Haftbefehl und Vorführung wären laut Richter nicht verhältnismäßig
Für beide Maßnahmen sei angesichts der von Allwörden zur Last gelegten Vorwürfe die Verhältnismäßigkeit nicht gegeben, begründete Mrozek seine Entscheidung für einen Strafbefehl. „Das mag man als unbefriedigend empfinden, aber prozessual ist das der richtige Weg“, so der Richter. Von Allwörden sei zudem nicht vorbestraft und sei im Tatzeitraum zeitweise „ernsthaft erkrankt“ gewesen. Trotz der großen medialen Aufmerksamkeit müsse er denselben Maßstab anlegen wie bei anderen Angeklagten.
Gleichwohl übte Mrozek deutliche Kritik an den Haltungsbedingungen auf dem Gestüt des Unternehmers, sprach von einer „Massentierhaltung“ mit „starkem, wirtschaftlichen Hintergrund“. Seine Hoffnung sei es, dass das Ergebnis des Prozesses dem Angeklagten eine Warnung ist und sich die Bedingungen für die Pferde in der Zukunft verbesserten.
Von Allwörden reagiert nicht auf eine Anfrage unserer Redaktion
Bei der Höhe der Geldstrafe orientierte sich Mrozek an den geschätzten monatlichen Einkünften des Unternehmers in Höhe von rund 22.500 Euro. Die Geldauflage kann der 63-Jährige in monatlichen Raten zu je 2000 Euro an die Organisationen zahlen. Von Allwörden hat nun 14 Tage Zeit, gegen den Strafbefehl Widerspruch einzulegen. In diesem Fall käme es zu einer neuen Verhandlung. Tut er das nicht, wird die Entscheidung rechtskräftig. Ursprünglich waren für das Verfahren drei Verhandlungstage bis Ende April angesetzt.
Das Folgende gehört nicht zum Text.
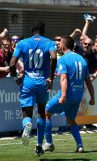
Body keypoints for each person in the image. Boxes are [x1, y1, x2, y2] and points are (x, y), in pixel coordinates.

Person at [9, 20, 57, 155]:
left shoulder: (22, 43)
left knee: (26, 113)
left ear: (32, 30)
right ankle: (38, 145)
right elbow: (54, 57)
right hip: (42, 82)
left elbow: (12, 64)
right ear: (43, 31)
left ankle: (27, 124)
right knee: (42, 112)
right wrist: (51, 77)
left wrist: (15, 78)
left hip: (27, 82)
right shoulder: (49, 42)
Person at [42, 36, 95, 155]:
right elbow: (88, 81)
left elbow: (63, 78)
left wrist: (63, 95)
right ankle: (80, 145)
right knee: (71, 120)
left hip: (68, 94)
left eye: (60, 43)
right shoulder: (82, 59)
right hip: (78, 95)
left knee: (46, 112)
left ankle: (49, 143)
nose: (58, 45)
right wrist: (93, 97)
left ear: (64, 45)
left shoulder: (63, 59)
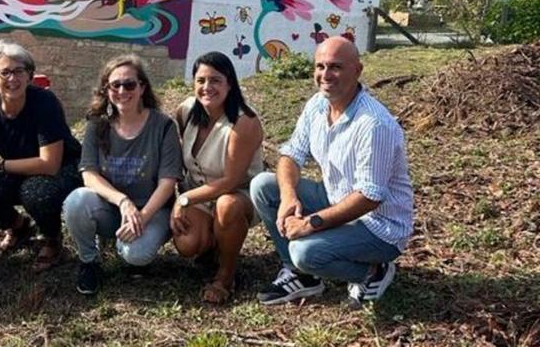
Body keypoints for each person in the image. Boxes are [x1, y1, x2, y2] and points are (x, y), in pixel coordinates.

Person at [250, 37, 414, 306]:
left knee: (305, 251)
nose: (325, 75)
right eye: (320, 66)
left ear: (357, 71)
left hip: (378, 226)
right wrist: (290, 197)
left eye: (335, 67)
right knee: (264, 186)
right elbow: (291, 154)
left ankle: (373, 271)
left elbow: (369, 197)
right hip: (336, 198)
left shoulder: (373, 124)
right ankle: (302, 276)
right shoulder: (317, 104)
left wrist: (310, 223)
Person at [0, 40, 81, 272]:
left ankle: (51, 238)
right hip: (16, 169)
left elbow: (49, 164)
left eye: (19, 71)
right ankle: (19, 227)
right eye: (5, 72)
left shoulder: (44, 103)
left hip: (63, 168)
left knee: (35, 192)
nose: (13, 79)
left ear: (30, 75)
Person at [62, 54, 182, 295]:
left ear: (142, 87)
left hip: (152, 210)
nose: (121, 90)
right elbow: (89, 174)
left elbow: (168, 182)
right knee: (76, 200)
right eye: (114, 85)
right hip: (112, 207)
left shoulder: (163, 126)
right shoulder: (98, 124)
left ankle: (128, 249)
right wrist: (123, 201)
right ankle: (89, 261)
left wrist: (142, 217)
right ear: (106, 90)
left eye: (129, 84)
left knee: (135, 255)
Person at [171, 51, 264, 304]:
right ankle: (214, 246)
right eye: (201, 80)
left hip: (239, 194)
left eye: (215, 80)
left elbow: (231, 181)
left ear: (230, 84)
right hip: (200, 191)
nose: (206, 87)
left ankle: (226, 273)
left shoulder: (244, 121)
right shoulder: (186, 110)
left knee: (227, 205)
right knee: (188, 244)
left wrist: (184, 199)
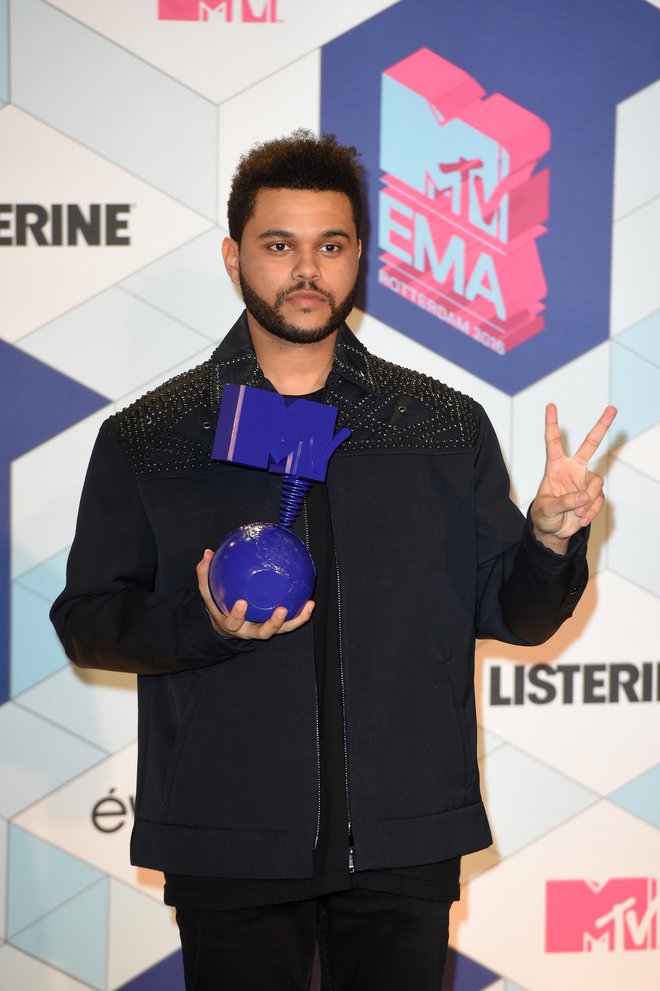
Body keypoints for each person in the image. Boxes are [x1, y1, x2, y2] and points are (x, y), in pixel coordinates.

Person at [51, 130, 616, 991]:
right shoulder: (153, 438)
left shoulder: (438, 425)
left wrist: (547, 538)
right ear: (235, 257)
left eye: (331, 245)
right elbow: (90, 619)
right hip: (227, 836)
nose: (306, 269)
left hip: (403, 839)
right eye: (280, 245)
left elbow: (518, 613)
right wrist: (200, 621)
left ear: (359, 258)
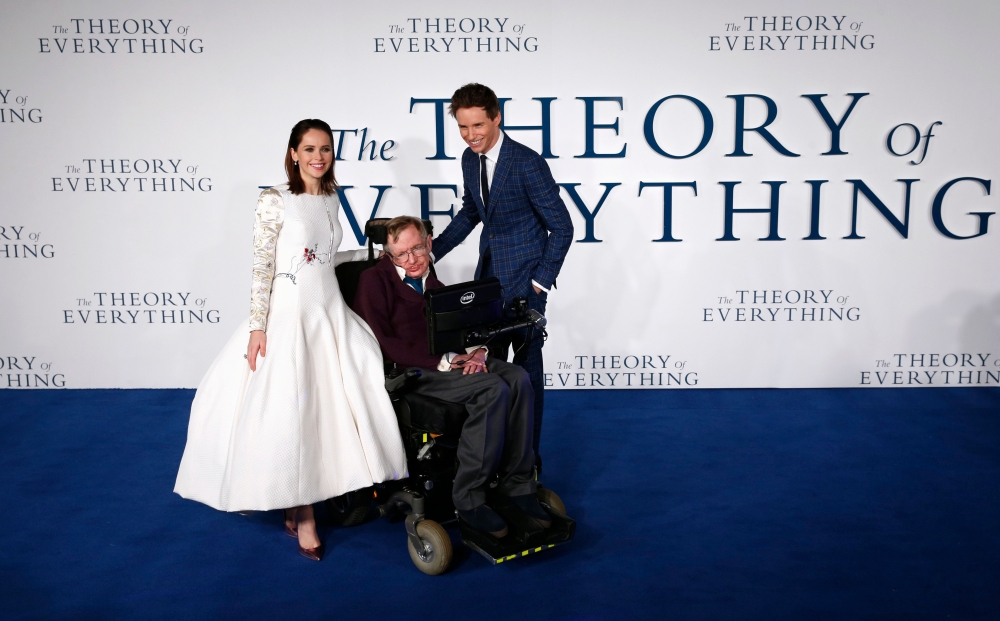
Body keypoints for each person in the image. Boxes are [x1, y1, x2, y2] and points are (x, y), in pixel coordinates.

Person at [174, 119, 407, 561]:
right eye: (309, 149)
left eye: (325, 149)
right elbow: (264, 265)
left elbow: (323, 256)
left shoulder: (333, 198)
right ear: (294, 153)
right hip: (289, 317)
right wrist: (259, 326)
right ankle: (303, 514)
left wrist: (369, 257)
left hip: (329, 313)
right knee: (295, 413)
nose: (318, 156)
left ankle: (330, 488)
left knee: (336, 406)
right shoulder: (274, 200)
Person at [352, 216, 552, 538]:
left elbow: (458, 326)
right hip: (413, 371)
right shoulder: (375, 282)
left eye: (417, 248)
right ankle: (469, 498)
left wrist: (478, 351)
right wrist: (447, 360)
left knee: (516, 378)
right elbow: (383, 343)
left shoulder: (430, 279)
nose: (412, 259)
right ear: (388, 255)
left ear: (428, 243)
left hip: (446, 360)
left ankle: (517, 485)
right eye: (401, 254)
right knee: (491, 389)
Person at [431, 83, 574, 470]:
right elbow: (472, 213)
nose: (471, 134)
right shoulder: (468, 159)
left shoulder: (526, 162)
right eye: (462, 127)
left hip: (527, 286)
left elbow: (562, 227)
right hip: (489, 284)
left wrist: (539, 284)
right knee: (489, 375)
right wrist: (431, 252)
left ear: (496, 117)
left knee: (526, 377)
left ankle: (528, 463)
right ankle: (493, 459)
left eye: (478, 125)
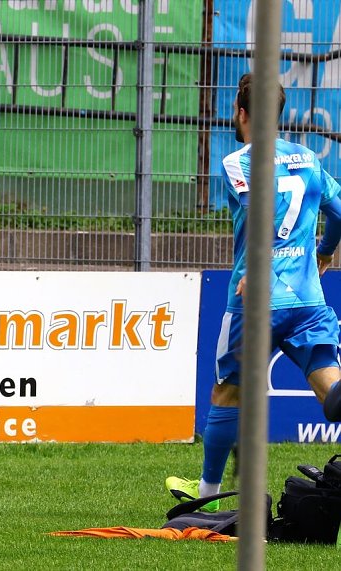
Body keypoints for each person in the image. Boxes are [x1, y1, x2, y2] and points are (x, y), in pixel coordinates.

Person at [165, 72, 341, 512]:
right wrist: (324, 252)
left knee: (227, 391)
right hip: (308, 301)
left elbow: (258, 206)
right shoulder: (308, 158)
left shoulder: (236, 163)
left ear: (241, 114)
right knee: (331, 389)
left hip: (255, 301)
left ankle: (206, 495)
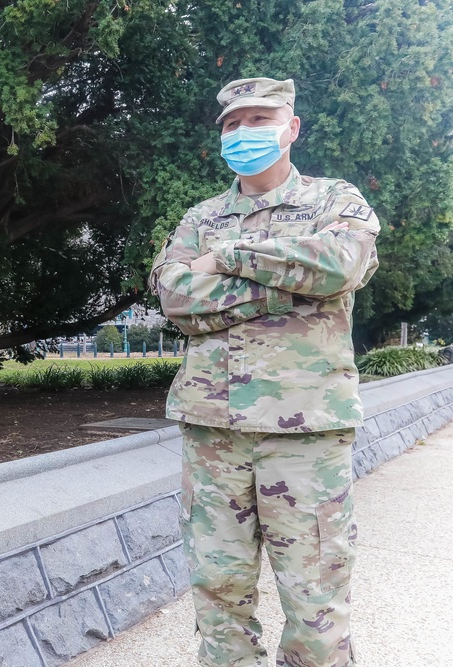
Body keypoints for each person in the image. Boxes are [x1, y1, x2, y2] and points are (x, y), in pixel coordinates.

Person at [149, 77, 379, 667]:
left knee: (315, 597)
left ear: (291, 128)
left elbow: (339, 264)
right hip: (213, 431)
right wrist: (286, 292)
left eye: (258, 119)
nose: (243, 132)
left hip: (305, 433)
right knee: (217, 592)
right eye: (232, 123)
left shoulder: (334, 201)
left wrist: (228, 258)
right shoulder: (202, 216)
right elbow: (175, 298)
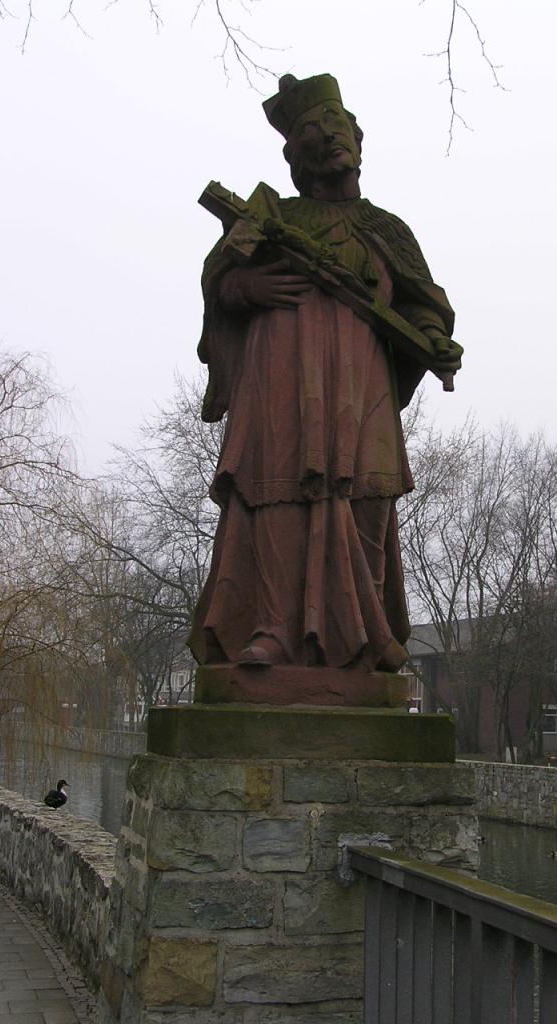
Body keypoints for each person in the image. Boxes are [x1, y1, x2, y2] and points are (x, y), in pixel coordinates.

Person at [188, 73, 461, 674]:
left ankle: (363, 636)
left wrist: (436, 340)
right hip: (280, 377)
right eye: (313, 129)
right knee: (276, 489)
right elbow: (219, 280)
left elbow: (422, 303)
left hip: (362, 386)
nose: (329, 137)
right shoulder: (269, 213)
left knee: (369, 491)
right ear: (294, 153)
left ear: (359, 140)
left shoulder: (387, 230)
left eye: (338, 125)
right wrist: (246, 286)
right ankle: (273, 631)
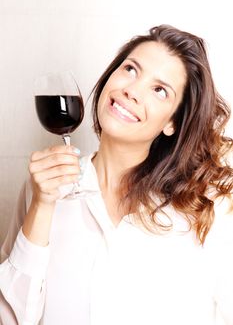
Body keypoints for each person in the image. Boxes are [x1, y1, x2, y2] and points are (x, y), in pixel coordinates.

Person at [0, 24, 233, 325]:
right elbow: (11, 318)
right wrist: (42, 206)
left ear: (172, 123)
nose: (131, 90)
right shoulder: (43, 189)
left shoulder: (208, 206)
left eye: (159, 90)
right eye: (131, 69)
Der 63-Jährige reagierte am Freitag nicht auf eine Anfrage unserer Redaktion. In der Vergangenheit hatte er die Verantwortung für den Tod der Pferde eingeräumt und Verbesserungen der Haltungsbedingungen angekündigt. Von Allwörden bestritt aber, die Tiere vernachlässigt zu haben. Die Wurmkur habe in den Fällen nicht angeschlagen, das habe er zu spät bemerkt. Welche Verbesserungen der Unternehmer umgesetzt hat, lässt sich nicht überprüfen. Seit November 2022 äußerte er sich nicht mehr zu den Vorwürfen.